Pemilu yang dijadwal pada tanggal 14 Februari 2024 diikuti pula peserta perseorangan untuk Pemilu Anggota Dewan Perwakilan Daerah (DPD) RI dengan daerah pemilihan (dapil) 38 provinsi. Mereka memperebutkan empat kursi di setiap dapil.

Pada tahapan kampanye dan/atau masa tenang bisa jadi ada oknum calon anggota legislatif (caleg) dan/atau tim sukses pasangan calon mulai bergerilya dengan mendatangi rumah warga. Mereka memberi iming-iming sekian lembar uang rupiah untuk memilih caleg dan/atau paslon tertentu.

Di sinilah pentingnya kepedulian warga di tingkat rukun tetangga (RT) dan rukun warga (RW) untuk meminimalkan praktik politik uang (money politic) di lingkungan sekitar. Oknum caleg akan berpikir seribu kali jika menghadapi masyarakat yang melek pemilu.

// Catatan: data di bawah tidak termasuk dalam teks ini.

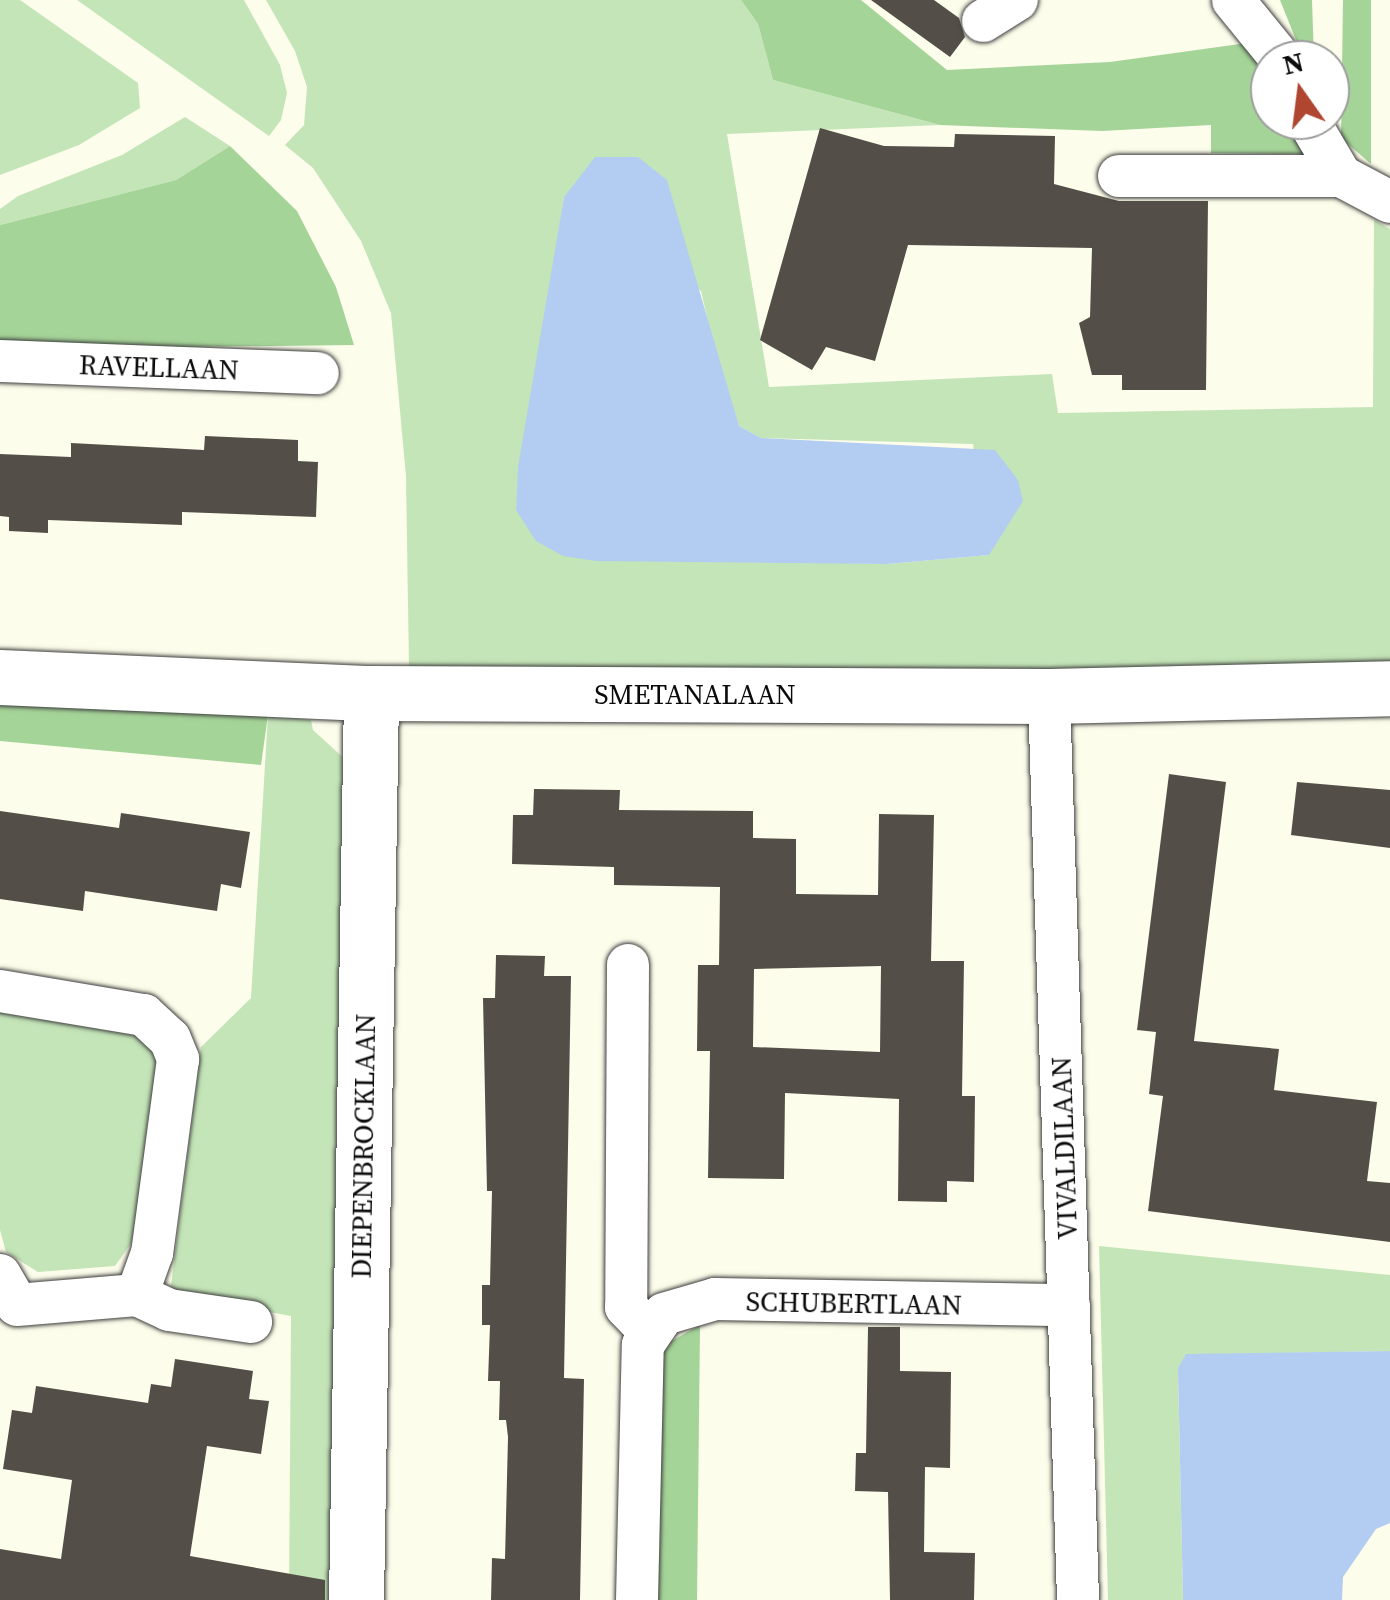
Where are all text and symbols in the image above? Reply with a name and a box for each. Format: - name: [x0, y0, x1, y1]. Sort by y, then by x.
- north arrow: [1250, 40, 1350, 140]
- text: N: [1279, 42, 1308, 84]
- street label: RAVELLAAN: [78, 347, 240, 387]
- street label: SMETANALAAN: [594, 677, 796, 711]
- street label: DIEPENBROCKLAAN: [344, 1013, 382, 1279]
- street label: VIVALDILAAN: [1044, 1056, 1084, 1240]
- street label: SCHUBERTLAAN: [746, 1284, 962, 1322]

Apalagi, ketentuan praktik politik uang ini sudah jelas diatur dalam Undang-Undang Nomor 7 Tahun 2017 tentang Pemilihan Umum sebagaimana diubah dengan UU Nomor 7 Tahun 2023.

Disebutkan dalam Pasal 278 ayat (2) bahwa selama masa tenang, pelaksana, peserta, dan/atau tim kampanye pemilu presiden dan wakil presiden dilarang menjanjikan atau memberikan imbalan kepada pemilih untuk memilih pasangan calon, parpol peserta pemilu tertentu, dan/atau caleg tertentu.

Bahkan, mereka yang menyuruh golput atau tidak menggunakan hak pilihnya pada pemilu mendatang pun terancam pidana penjara paling lama 4 tahun dan denda paling banyak Rp48 juta (vide Pasal 523 UU Pemilu).

Larangan dalam kampanye juga termaktub dalam Pasal 280 dan Pasal 284. Sanksi atas pelanggaran larangan kampanye diatur dalam Pasal 515 dan Pasal 523 UU Pemilu.

Dalam Pasal 515 menyebutkan bahwa setiap orang yang dengan sengaja pada saat pemungutan suara menjanjikan atau memberikan uang atau materi lainnya kepada pemilih supaya tidak menggunakan hak pilihnya atau memilih peserta pemilu tertentu atau menggunakan hak pilihnya dengan cara tertentu sehingga surat suaranya tidak sah, dipidana dengan pidana penjara paling lama 3 tahun dan denda paling banyak Rp36 juta.

Bahkan, ditegaskan pula dalam Pasal 286 bahwa pasangan calon maupun caleg jika terbukti melakukan praktik politik uang dapat dikenai sanksi administratif pembatalan sebagai pasangan calon dan caleg oleh KPU, ditambah lagi sanksi pidana.

Pengawasan yang ketat dari masyarakat ini sangat penting supaya pasangan calon dan/atau caleg menjunjung kesportifan dalam kontestasi Pemilu 2024.